Three new candidates have entered the race for the Henry County Commissioner of Revenue post.
The incumbent Linda Love is set to retire at the end of the year.
Adrianne Bowyer, Dallas Hairston, and Tiffany Hairston are joining Blake Minter, who previously announced his candidacy.
Bowyer, the current Deputy Commissioner of Revenue, said election to the top slot has always been a lifelong goal since she started working in the office at age 20.
Bowyer, 45, started in the office as a real estate tax clerk and has worked her way up to her current position in her 25 years in the office.
“I just thought that now was a wonderful time. My children have gotten a little older and they’re a little more self-sufficient, and I just felt like now was a good time in my life to be able to step into that role,” she said.
Bowyer said she wants to see the office continue to run in its current efficient direction.
“We’ve gone digital with a lot of our stuff. We’re very efficient, and customers compliment us all the time,” she said. “I would like to see it continue in that direction where we’re very customer-focused and very friendly.”
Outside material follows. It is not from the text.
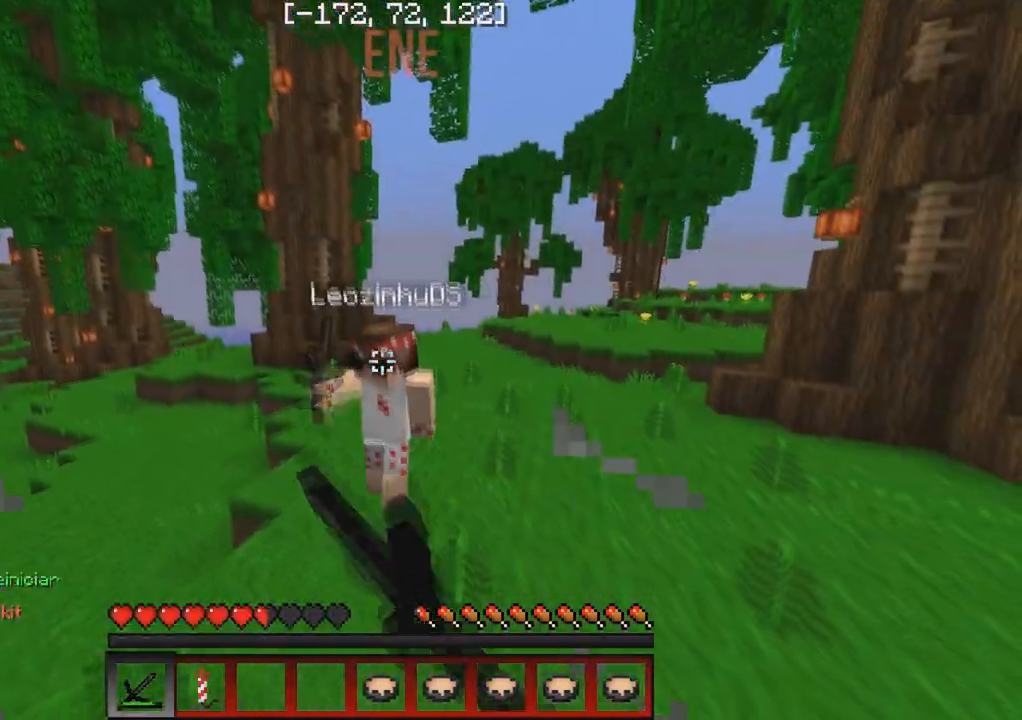
{"keys": ["w"], "events": []}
A self-described people-oriented person, Bowyer said she knows most of the customers by name.
“I work with most of the businesses, the restaurants, and businesses in Henry County, and so many of them do tend to ask for me. I just think I bring that customer-focused attentiveness,” she said.
Dallas Hairston said he decided to seek the post because he believes he would be an asset.
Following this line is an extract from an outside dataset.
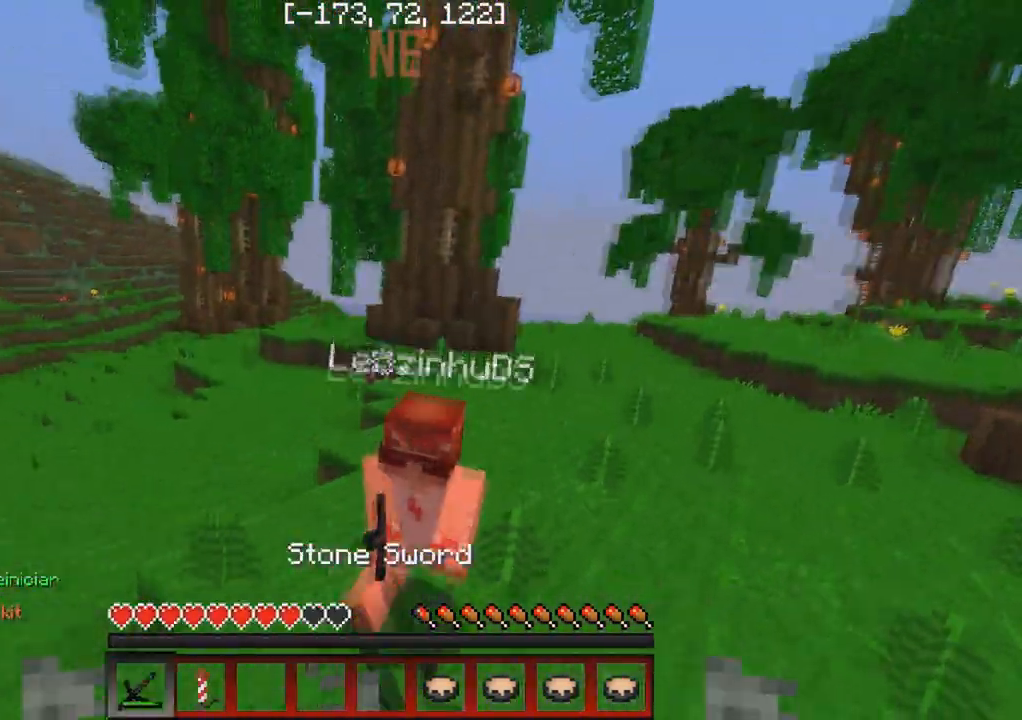
{"keys": ["d", "w"], "events": [[50, "d", "down"], [350, "d", "up"], [500, "d", "down"]]}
The “issues that I have is the accountability of the office and the processing of things that the state requires the commissioner to process. I know there are some understaffing needs in the office, but it’s kind of the thing with most government offices,” he said.
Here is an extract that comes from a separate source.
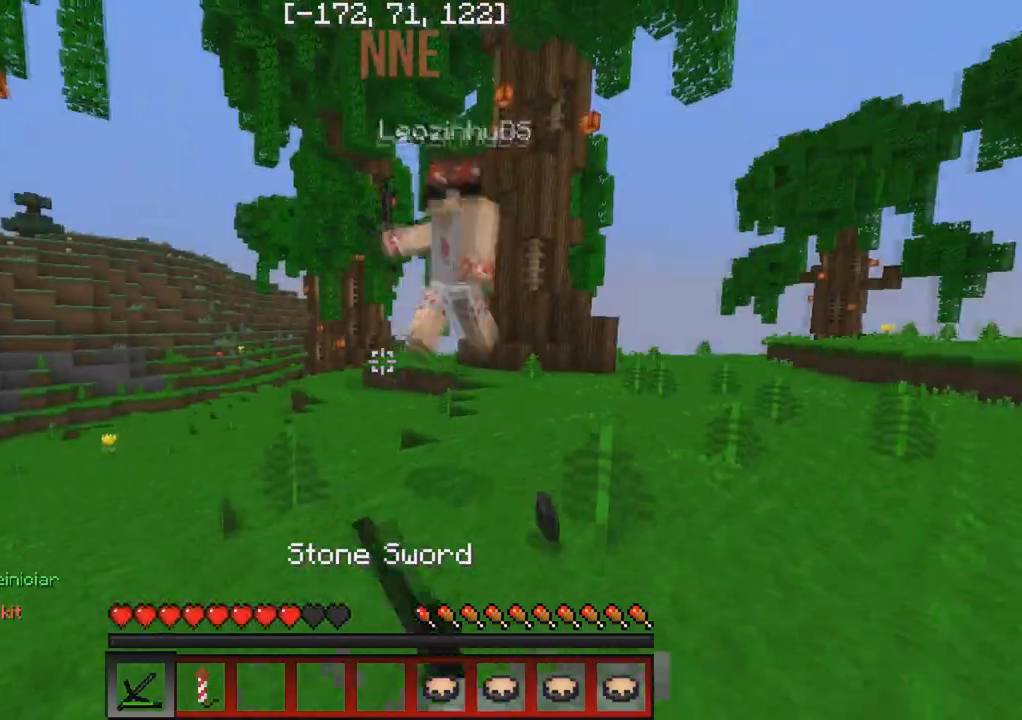
{"keys": ["w"], "events": [[333, "d", "up"]]}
Dallas Hairston, 44, currently works as the real estate assessor for Martinsville. He has served as the city’s head assessor since 2020 and has worked in the city commissioner’s office since 2002.
While there isn’t a whole lot the commissioner can do because the processes are dictated by the state, Dallas Hairston said the commissioner also answers to the taxpayers who elect them.
“But when you start to cost the taxpayers money, that’s a problem. When you begin to not be able to complete those processes in a timely manner, it’s a problem. I want to bring accuracy, processing, and accountability to the office,” he said.
His primary goal is to be accessible and be an advocate for the taxpayers.
“You want to be accessible to them when they have questions and concerns and complaints. I want to, of course, get those processes to a place where they are being filed on time,” he said.
Tiffany Hairston said she decided to enter the race because she believes her technology background and her work make her suited for the role.
“I currently work as a systems analyst for the Technology Department for the Henry County PSA (Public Safety Authority),” she said. Munis, a computer program, “is the primary system used in the commissioner’s office, I am very familiar with it, and I’m very familiar with the staff.”
Tiffany Hairston, 33, has worked in her current role for two years, and four years total for the county.
If elected, Tiffany Hairston said she would bring the knowledge of how to streamline processes and make the office more efficient.
“I also have a great relationship with Munis, and I know where they’re headed in the future and how it integrates with the other offices,” she said.
Her biggest goal is to get the department’s processes up to speed and to ensure everything is sent out on time.
“Also, to get things online and make things more efficient and more accessible,” Tiffany Hairston said. “We need to bring more awareness to everything that we’re doing in the office, you know, be more transparent.”